Task to carry out >> In your copy of the records, include every word exactly and no pictures.
[[ Given records open ]]
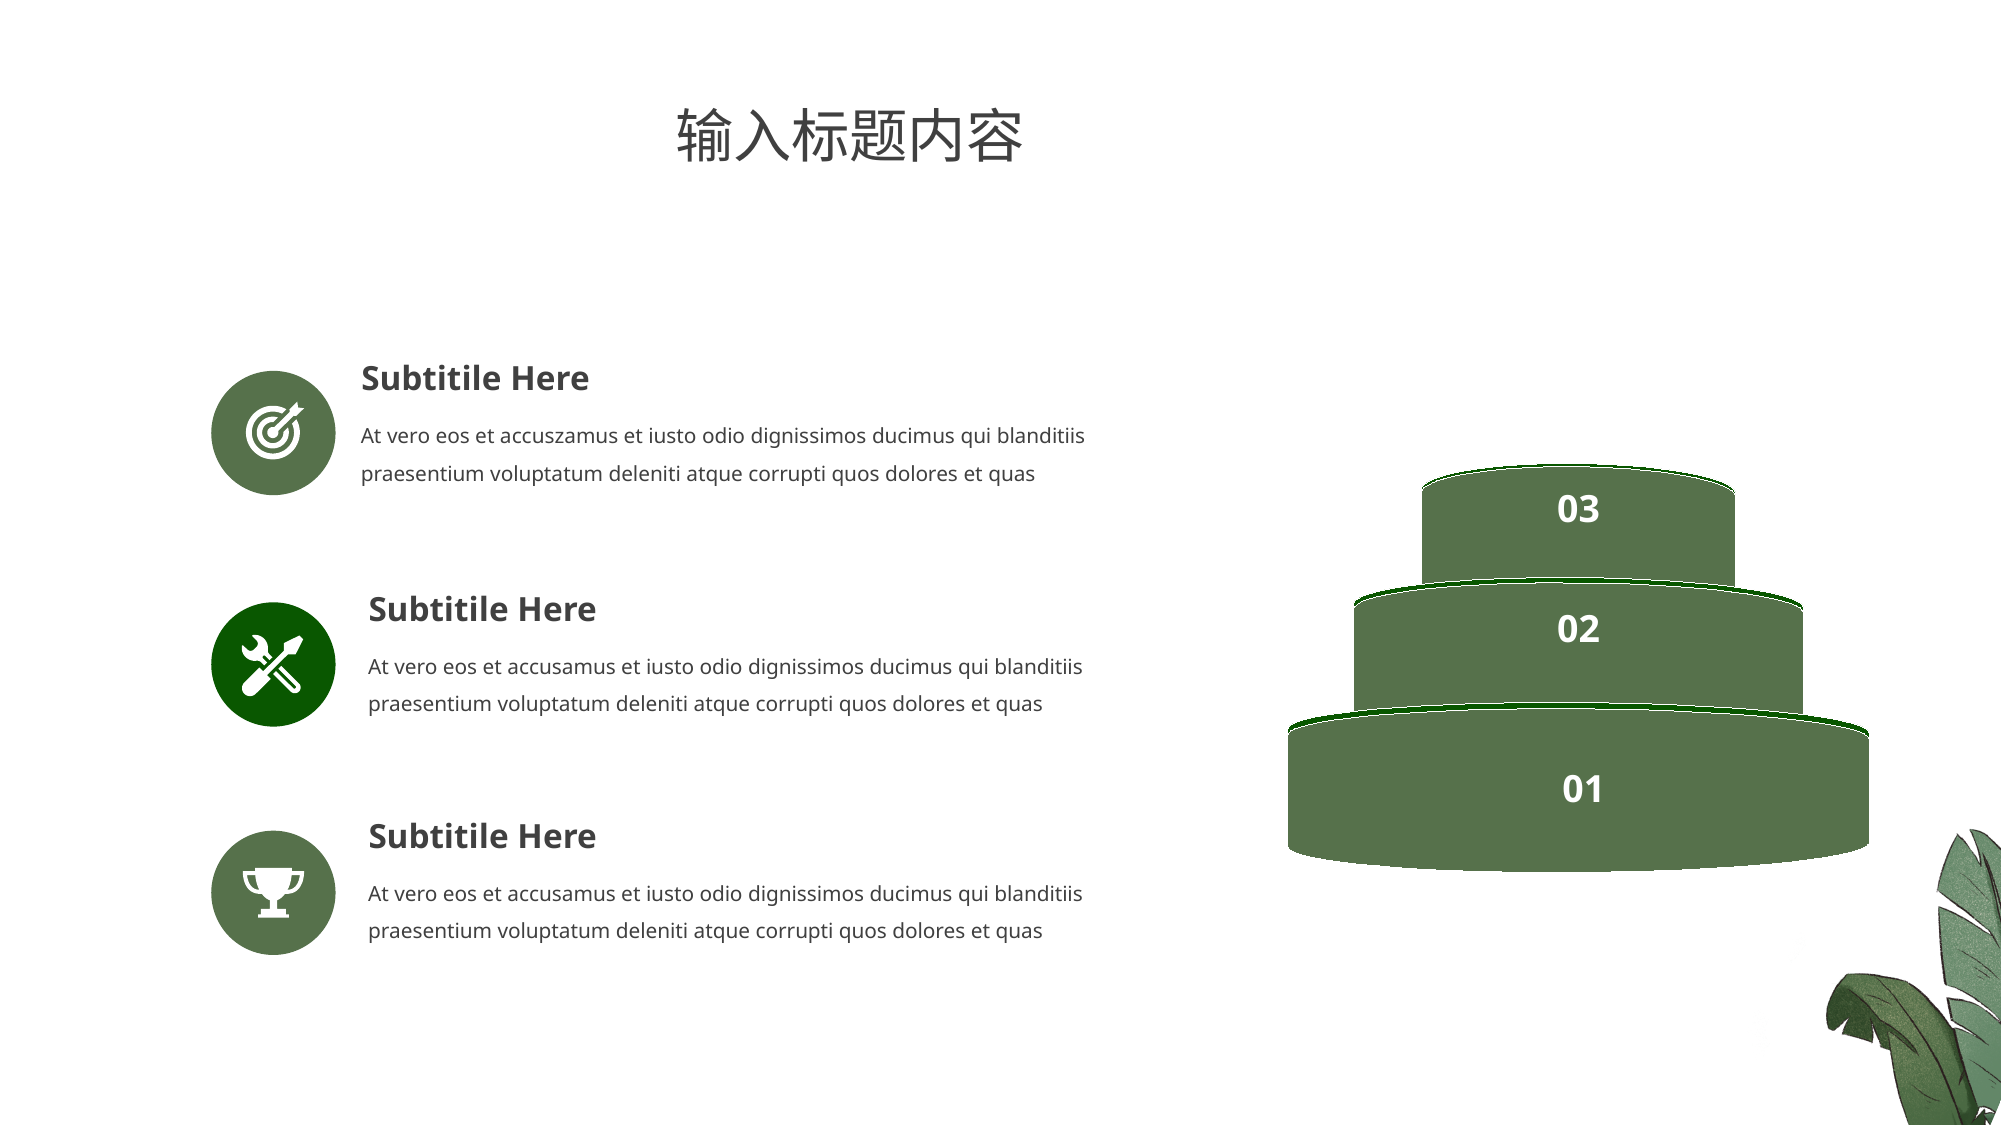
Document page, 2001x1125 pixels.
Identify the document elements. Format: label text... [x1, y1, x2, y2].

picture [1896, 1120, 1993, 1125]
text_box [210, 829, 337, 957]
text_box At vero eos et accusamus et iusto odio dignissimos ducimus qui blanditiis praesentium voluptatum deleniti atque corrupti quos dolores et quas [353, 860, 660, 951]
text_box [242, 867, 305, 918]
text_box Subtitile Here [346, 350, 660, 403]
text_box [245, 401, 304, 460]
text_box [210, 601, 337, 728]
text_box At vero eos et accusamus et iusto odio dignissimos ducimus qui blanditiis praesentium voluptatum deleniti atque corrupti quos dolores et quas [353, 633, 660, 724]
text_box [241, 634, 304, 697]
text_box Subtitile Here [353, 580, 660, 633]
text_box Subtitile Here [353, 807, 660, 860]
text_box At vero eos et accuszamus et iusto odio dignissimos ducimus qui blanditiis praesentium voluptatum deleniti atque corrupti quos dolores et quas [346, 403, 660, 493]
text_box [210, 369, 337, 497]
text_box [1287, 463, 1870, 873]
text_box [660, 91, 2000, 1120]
[[ Given records closed ]]
Worked solution >>
Document page, 2001x1125 pixels.
Identify the document elements. Format: label text... [x1, y1, x2, y2].

picture [1896, 1120, 1993, 1125]
text_box [210, 829, 337, 957]
text_box At vero eos et accusamus et iusto odio dignissimos ducimus qui blanditiis praesentium voluptatum deleniti atque corrupti quos dolores et quas [353, 860, 660, 951]
text_box [242, 867, 305, 918]
text_box Subtitile Here [346, 350, 660, 403]
text_box [245, 401, 304, 460]
text_box [210, 601, 337, 728]
text_box At vero eos et accusamus et iusto odio dignissimos ducimus qui blanditiis praesentium voluptatum deleniti atque corrupti quos dolores et quas [353, 633, 660, 724]
text_box [241, 634, 304, 697]
text_box Subtitile Here [353, 580, 660, 633]
text_box Subtitile Here [353, 807, 660, 860]
text_box At vero eos et accuszamus et iusto odio dignissimos ducimus qui blanditiis praesentium voluptatum deleniti atque corrupti quos dolores et quas [346, 403, 660, 493]
text_box [210, 369, 337, 497]
text_box [1287, 463, 1870, 873]
text_box [660, 91, 2000, 1120]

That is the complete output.